There is an increasing interest in imaging studies of psychiatric diseases. The most important diseases are the senile dementia of the Alzheimer type (AD) and schizophrenia. While first volumetric studies have been performed functional MRI studies are applied more frequently.
Dementia is one of the most common diseases and still difficult to diagnose radiographically. The most common subtype, senile dementia of the Alzheimer type (AD) remains particularly challenging. Previous PET studies have shown alterated rCBV and rCBF values in both grey and white matter. Perfusion imaging with fMRI has been applied to this problem as well, with early studies indicating similar results to those of PET and SPECT. These early studies indicate that rCBV mapping may have a sensitivity and specificity similar to that of nuclear medicine approaches for the diagnosis of AD.
Vascular causes of dementia have also been studied with perfusion MRI. These studies have shown that these patients present with a generally decreased cerebral perfusion. The white matter changes are more pronounced than in patients with AD. As in many other areas of clinical application, these perfusion studies are still in progress.
There are only a limited number of studies available which examined the perfusion changes in patients with schizophrenic patients.

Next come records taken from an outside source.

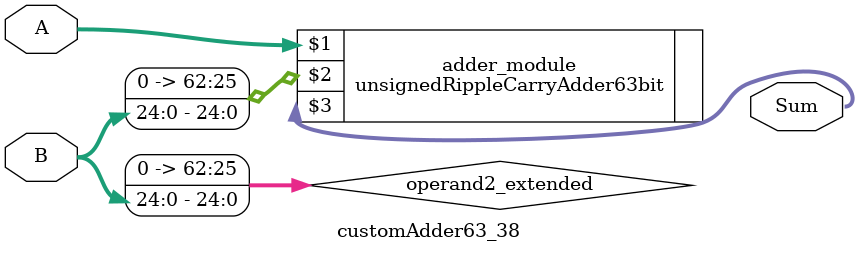
<source format=v>
module customAdder63_38(
                        input [62 : 0] A,
                        input [24 : 0] B,
                        
                        output [63 : 0] Sum
                );

        wire [62 : 0] operand2_extended;
        
        assign operand2_extended =  {38'b0, B};
        
        unsignedRippleCarryAdder63bit adder_module(
            A,
            operand2_extended,
            Sum
        );
        
        endmodule
        
</source>
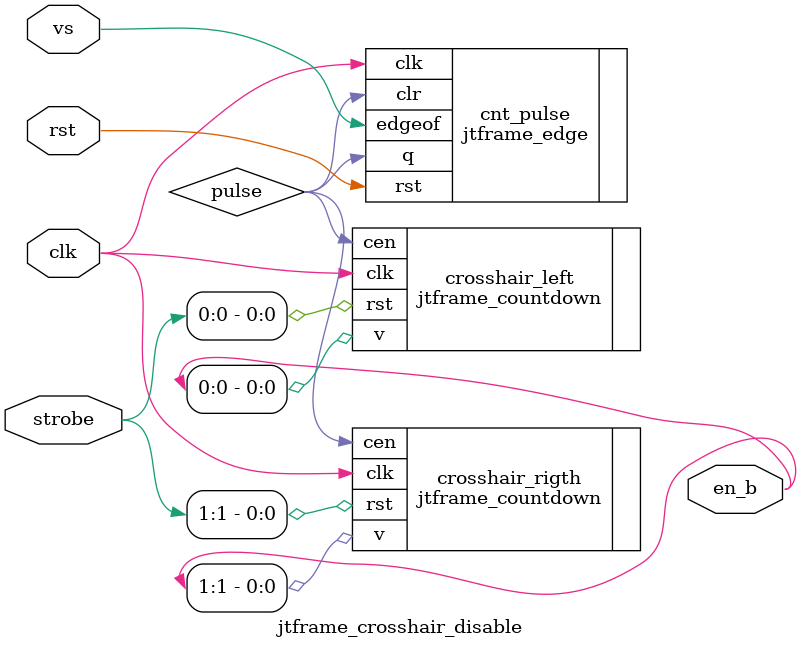
<source format=v>
/*  This file is part of JTFRAME.
    JTFRAME program is free software: you can redistribute it and/or modify
    it under the terms of the GNU General Public License as published by
    the Free Software Foundation, either version 3 of the License, or
    (at your option) any later version.

    JTFRAME program is distributed in the hope that it will be useful,
    but WITHOUT ANY WARRANTY; without even the implied warranty of
    MERCHANTABILITY or FITNESS FOR A PARTICULAR PURPOSE.  See the
    GNU General Public License for more details.

    You should have received a copy of the GNU General Public License
    along with JTFRAME.  If not, see <http://www.gnu.org/licenses/>.

    Author: Rafael Eduardo Paiva Feener. Copyright: Miki Saito
    Version: 1.0
    Date: 28-02-2025 */

module jtframe_crosshair_disable #(parameter CNTW=8)(
    input        rst,
    input        clk,
    input        vs,
    input  [1:0] strobe,
    output [1:0] en_b
);

wire pulse;

jtframe_countdown #(.W(CNTW)
)crosshair_left(
    .rst( strobe[0] ),
    .clk( clk       ),
    .cen( pulse     ),
    .v  ( en_b[0]   )
);

jtframe_countdown #(.W(CNTW)
)crosshair_rigth(
    .rst( strobe[1] ),
    .clk( clk       ),
    .cen( pulse     ),
    .v  ( en_b[1]   )
);

jtframe_edge cnt_pulse(
    .rst   ( rst    ),
    .clk   ( clk    ),
    .edgeof( vs     ),
    .clr   ( pulse  ),
    .q     ( pulse  )
);

endmodule
</source>
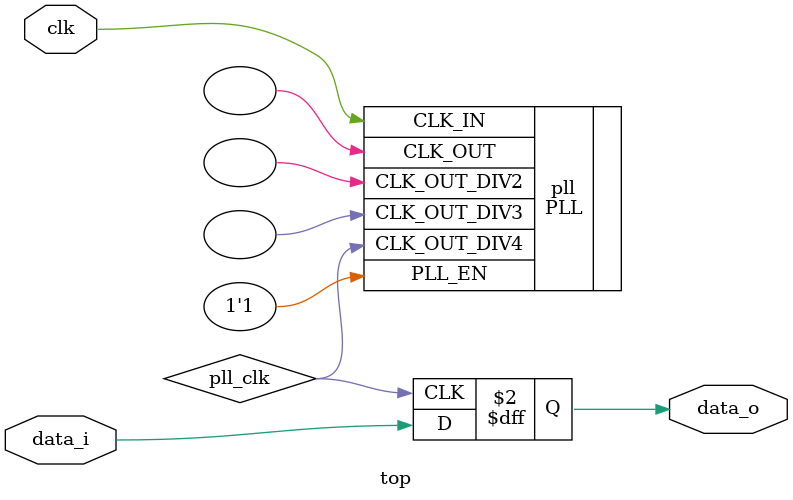
<source format=v>

/*
  Primitive Description:

                      |---------------------------------------------|
                      |                                             |
                      |              |-----| -->                    |
                clk --|--> I_BUF --> | PLL | -->                    |
                      |              |     | -->                    |
                      |              |-----| -->                    |
                      |                                             |
             data_i --|--> I_BUF                                    |
                      |                                             |
                      |                                     O_BUF --|--> data_o
                      |                                             |
                      |---------------------------------------------|

  SW Readiness:

    SYN:: Yes
    PPDB:: No
    BitGen:: No

  Testing (Simulation/Emulator):

    Not Yet

  Source:

    GJC-22
*/

module top (
  input wire clk,
  input wire data_i,
  output reg data_o
);
  wire pll_clk;
  PLL #(
    .PLL_MULT(16),
    .PLL_DIV(1),
    .PLL_POST_DIV(2)
  ) pll (
    .PLL_EN(1'b1),
    .CLK_IN(clk),
    .CLK_OUT(),
    .CLK_OUT_DIV2(),
    .CLK_OUT_DIV3(),
    .CLK_OUT_DIV4(pll_clk)
  );
  always @ (posedge pll_clk) begin
    data_o <= data_i;
  end

endmodule

</source>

PET and SPECT examinations have shown that regional perfusion may contribute to the prediction of pharmacological therapy response.
Dynamic susceptibility contrast magnetic resonance imaging was used to evaluate cerebral blood volume in the right and left occipital cortex, basal ganglia, and cerebellum of subjects with schizophrenia and healthy comparison subjects. Cerebral blood volume was found to be greater in the schizophrenic subjects in every region studied suggesting an abnormality of the configuration of cerebral blood vessels in schizophrenia.

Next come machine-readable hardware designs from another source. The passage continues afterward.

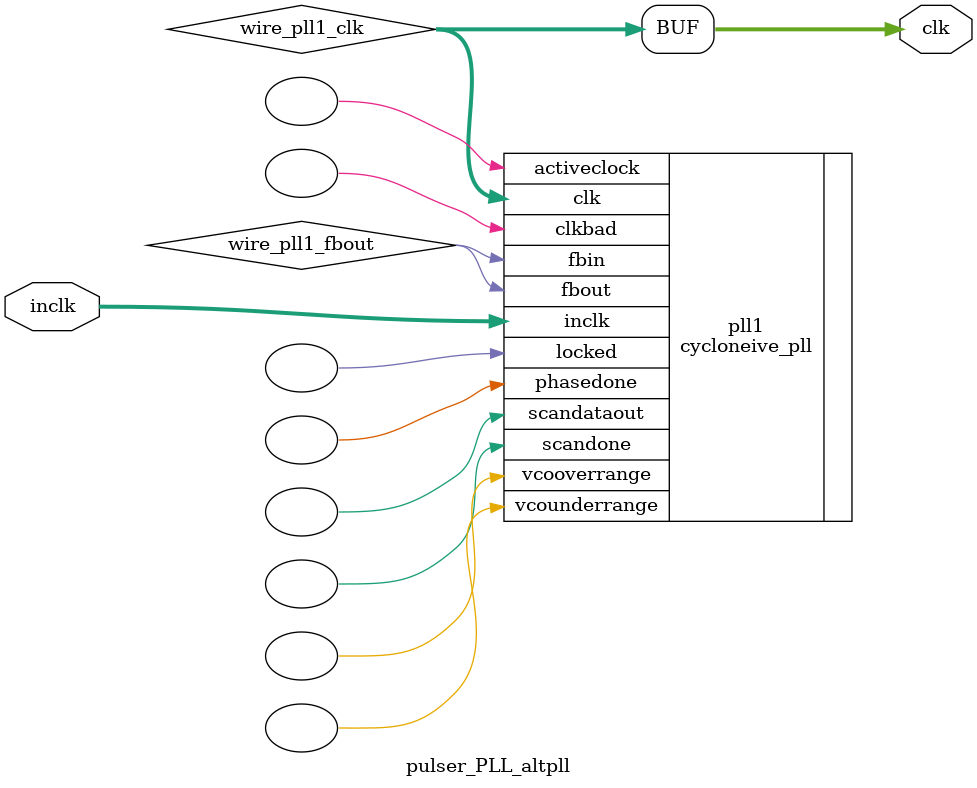
<source format=v>






//synthesis_resources = cycloneive_pll 1 
//synopsys translate_off
`timescale 1 ps / 1 ps
//synopsys translate_on
module  pulser_PLL_altpll
	( 
	clk,
	inclk) /* synthesis synthesis_clearbox=1 */;
	output   [4:0]  clk;
	input   [1:0]  inclk;
`ifndef ALTERA_RESERVED_QIS
// synopsys translate_off
`endif
	tri0   [1:0]  inclk;
`ifndef ALTERA_RESERVED_QIS
// synopsys translate_on
`endif

	wire  [4:0]   wire_pll1_clk;
	wire  wire_pll1_fbout;

	cycloneive_pll   pll1
	( 
	.activeclock(),
	.clk(wire_pll1_clk),
	.clkbad(),
	.fbin(wire_pll1_fbout),
	.fbout(wire_pll1_fbout),
	.inclk(inclk),
	.locked(),
	.phasedone(),
	.scandataout(),
	.scandone(),
	.vcooverrange(),
	.vcounderrange()
	`ifndef FORMAL_VERIFICATION
	// synopsys translate_off
	`endif
	,
	.areset(1'b0),
	.clkswitch(1'b0),
	.configupdate(1'b0),
	.pfdena(1'b1),
	.phasecounterselect({3{1'b0}}),
	.phasestep(1'b0),
	.phaseupdown(1'b0),
	.scanclk(1'b0),
	.scanclkena(1'b1),
	.scandata(1'b0)
	`ifndef FORMAL_VERIFICATION
	// synopsys translate_on
	`endif
	);
	defparam
		pll1.bandwidth_type = "auto",
		pll1.clk0_divide_by = 1,
		pll1.clk0_duty_cycle = 50,
		pll1.clk0_multiply_by = 2,
		pll1.clk0_phase_shift = "0",
		pll1.clk1_divide_by = 1,
		pll1.clk1_duty_cycle = 50,
		pll1.clk1_multiply_by = 4,
		pll1.clk1_phase_shift = "0",
		pll1.compensate_clock = "clk0",
		pll1.inclk0_input_frequency = 20000,
		pll1.operation_mode = "normal",
		pll1.pll_type = "auto",
		pll1.lpm_type = "cycloneive_pll";
	assign
		clk = {wire_pll1_clk[4:0]};
endmodule //pulser_PLL_altpll
//VALID FILE

</source>
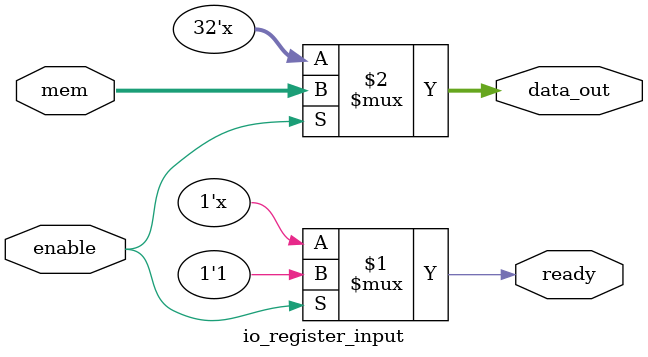
<source format=v>
module io_register_input #(
    parameter DATA_WIDTH = 32
) (
    // port
    input  enable,
    output ready,

    // port
    output [DATA_WIDTH - 1:0] data_out,

    input [DATA_WIDTH - 1:0] mem
);
  assign ready = enable ? 1'b1 : 1'bz;
  assign data_out = enable ? mem : 'bz;
endmodule

</source>
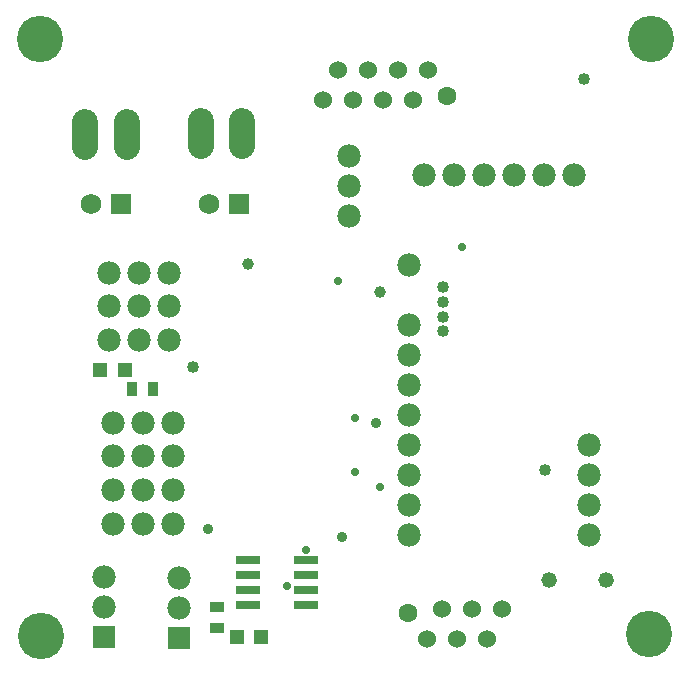
<source format=gts>
G75*
G70*
%OFA0B0*%
%FSLAX24Y24*%
%IPPOS*%
%LPD*%
%AMOC8*
5,1,8,0,0,1.08239X$1,22.5*
%
%ADD10C,0.0520*%
%ADD11R,0.0820X0.0260*%
%ADD12C,0.0780*%
%ADD13C,0.0880*%
%ADD14R,0.0780X0.0780*%
%ADD15C,0.0600*%
%ADD16C,0.0631*%
%ADD17C,0.0690*%
%ADD18R,0.0690X0.0690*%
%ADD19R,0.0512X0.0512*%
%ADD20R,0.0512X0.0355*%
%ADD21R,0.0355X0.0512*%
%ADD22C,0.0400*%
%ADD23C,0.0276*%
%ADD24C,0.0394*%
%ADD25C,0.0355*%
%ADD26C,0.1542*%
D10*
X019080Y003336D03*
X020980Y003336D03*
D11*
X010966Y003506D03*
X010966Y004006D03*
X010966Y003006D03*
X010966Y002506D03*
X009026Y002506D03*
X009026Y003006D03*
X009026Y003506D03*
X009026Y004006D03*
D12*
X006730Y003411D03*
X006730Y002411D03*
X004255Y002436D03*
X004255Y003436D03*
X004530Y005211D03*
X005530Y005211D03*
X006530Y005211D03*
X006530Y006336D03*
X005530Y006336D03*
X004530Y006336D03*
X004530Y007461D03*
X005530Y007461D03*
X006530Y007461D03*
X006530Y008586D03*
X005530Y008586D03*
X004530Y008586D03*
X004405Y011336D03*
X005405Y011336D03*
X006405Y011336D03*
X006405Y012461D03*
X005405Y012461D03*
X004405Y012461D03*
X004405Y013561D03*
X005405Y013561D03*
X006405Y013561D03*
X012405Y015486D03*
X012405Y016486D03*
X012405Y017486D03*
X014905Y016836D03*
X015905Y016836D03*
X016905Y016836D03*
X017905Y016836D03*
X018905Y016836D03*
X019905Y016836D03*
X014405Y013836D03*
X014405Y011836D03*
X014405Y010836D03*
X014405Y009836D03*
X014405Y008836D03*
X014405Y007836D03*
X014405Y006836D03*
X014405Y005836D03*
X014405Y004836D03*
X020405Y004836D03*
X020405Y005836D03*
X020405Y006836D03*
X020405Y007836D03*
D13*
X008844Y017799D02*
X008844Y018639D01*
X007466Y018639D02*
X007466Y017799D01*
X004994Y017774D02*
X004994Y018614D01*
X003616Y018614D02*
X003616Y017774D01*
D14*
X004255Y001436D03*
X006730Y001411D03*
D15*
X015005Y001375D03*
X016005Y001375D03*
X017005Y001375D03*
X016505Y002375D03*
X015505Y002375D03*
X017505Y002375D03*
X014530Y019336D03*
X013530Y019336D03*
X012530Y019336D03*
X011530Y019336D03*
X012030Y020336D03*
X013030Y020336D03*
X014030Y020336D03*
X015030Y020336D03*
D16*
X015668Y019480D03*
X014367Y002231D03*
D17*
X007755Y015886D03*
X003805Y015886D03*
D18*
X004805Y015886D03*
X008755Y015886D03*
D19*
X004943Y010336D03*
X004117Y010336D03*
X008665Y001435D03*
X009491Y001435D03*
D20*
X008005Y001734D03*
X008005Y002443D03*
D21*
X005884Y009711D03*
X005176Y009711D03*
D22*
X007200Y010446D03*
X015535Y011621D03*
X015535Y012111D03*
X015535Y012601D03*
X015535Y013091D03*
X018940Y007006D03*
X020230Y020021D03*
D23*
X016165Y014421D03*
X012035Y013301D03*
X012595Y008751D03*
X012595Y006931D03*
X013435Y006441D03*
X010985Y004341D03*
X010355Y003151D03*
D24*
X013430Y012936D03*
X009055Y013886D03*
D25*
X013295Y008555D03*
X012161Y004754D03*
X007702Y005034D03*
D26*
X002158Y001478D03*
X022423Y001541D03*
X022472Y021386D03*
X002095Y021365D03*
M02*

</source>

Perfusion MRI has been used to study a variety of other conditions. Reports of perfusion changes are available in patients with toxic diseases, e.g. after psychotropic medications, hypercapnia, or cocaine. Preliminary studies are available in infectious diseases e.g. cerebral abscesses, toxoplasmosis or HIV. Perfusion MRI has also been used to study cerebral hemodynamics in patients with intraparenchymal hemorrhage, sickle cell anemia, and in patients undergoing evaluation of cerebrovascular reserve. It may also be that pharmacological or vascular interventions could be monitored with perfusion MRI studies.
Several Studies are available in patients with epilepsia.